O coração e a visão tanto aprontam

que, no ato, não atina a razão;

no caminho a verdade, inda, desponta

pouco a pouco desnudando a ilusão.

Assim como as marcas feitas na areia

de imediato, são pela onda apagadas

confundem, burlam e indefinem, na razão,

quem carrega e quem nos ombros é levado.

Assim, é que as falsas ilusões insanas

de ter riqueza e de na vida subir

a qualquer preço, não importa por qual vias

mascaram, falseiam e, na areia, edificam

sonhos e almejos em castelos a ruir.

Num mundo roto, todo envolto em aparências,

onde a ética da vida é afrontada,

pouco me dói conviver com a descrença

de tantas vidas, do direito alijadas.

Ao Poder vemos alçados os espertos,

os “gente boa” que lá em cima colocamos,

para criar e defender podres projetos

para os quais, também nós, pouco ligamos.

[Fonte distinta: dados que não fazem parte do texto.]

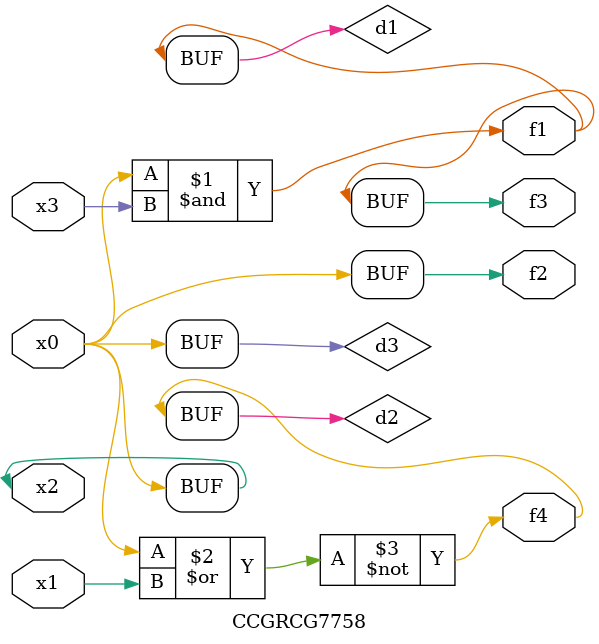
<source format=v>
module CCGRCG7758(
	input x0, x1, x2, x3,
	output f1, f2, f3, f4
);

	wire d1, d2, d3;

	and (d1, x2, x3);
	nor (d2, x0, x1);
	buf (d3, x0, x2);
	assign f1 = d1;
	assign f2 = d3;
	assign f3 = d1;
	assign f4 = d2;
endmodule

</source>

Ai de tantos de nós, fariseus hipócritas!

Ai de tantos de vós, sepulcros caiados!

transmudais, roubais e usais tanta retórica,

e os coniventes lábios, quedam selados.

Não percebem ou parecem ignorar

tanto arroubo de crueldade e inclemência;

e a violência em não cobrar e espernear,

sinaliza e aponta a morte da consciência.